Return an exact copy of the data, starting at its first line and ending at the line that contains "Making the most of your one day visit!", minus any pictures.

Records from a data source
==*==
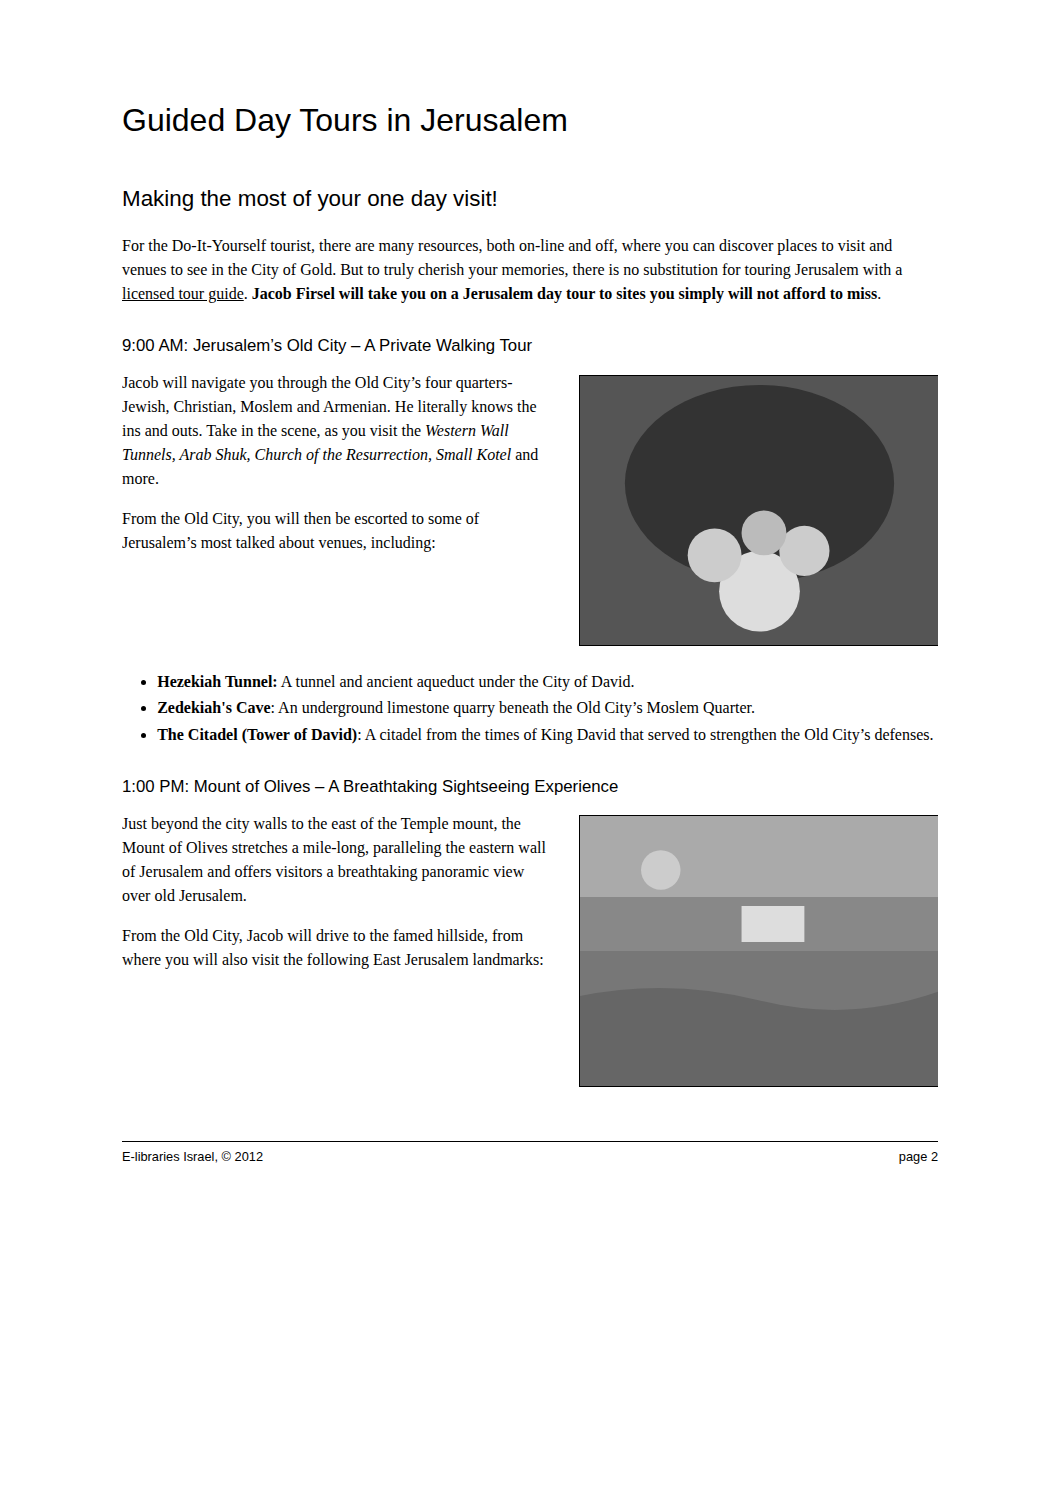Guided Day Tours in Jerusalem
Making the most of your one day visit!
For the Do-It-Yourself tourist, there are many resources, both on-line and off, where you can discover places to visit and venues to see in the City of Gold. But to truly cherish your memories, there is no substitution for touring Jerusalem with a licensed tour guide. Jacob Firsel will take you on a Jerusalem day tour to sites you simply will not afford to miss.
9:00 AM: Jerusalem’s Old City – A Private Walking Tour
Jacob will navigate you through the Old City’s four quarters- Jewish, Christian, Moslem and Armenian. He literally knows the ins and outs. Take in the scene, as you visit the Western Wall Tunnels, Arab Shuk, Church of the Resurrection, Small Kotel and more.
From the Old City, you will then be escorted to some of Jerusalem’s most talked about venues, including:
Hezekiah Tunnel: A tunnel and ancient aqueduct under the City of David.
Zedekiah's Cave: An underground limestone quarry beneath the Old City’s Moslem Quarter.
The Citadel (Tower of David): A citadel from the times of King David that served to strengthen the Old City’s defenses.
1:00 PM: Mount of Olives – A Breathtaking Sightseeing Experience
Just beyond the city walls to the east of the Temple mount, the Mount of Olives stretches a mile-long, paralleling the eastern wall of Jerusalem and offers visitors a breathtaking panoramic view over old Jerusalem.
From the Old City, Jacob will drive to the famed hillside, from where you will also visit the following East Jerusalem landmarks:
E-libraries Israel, © 2012 page 2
==*==
# YOUR SOLUTION
Guided Day Tours in Jerusalem
Making the most of your one day visit!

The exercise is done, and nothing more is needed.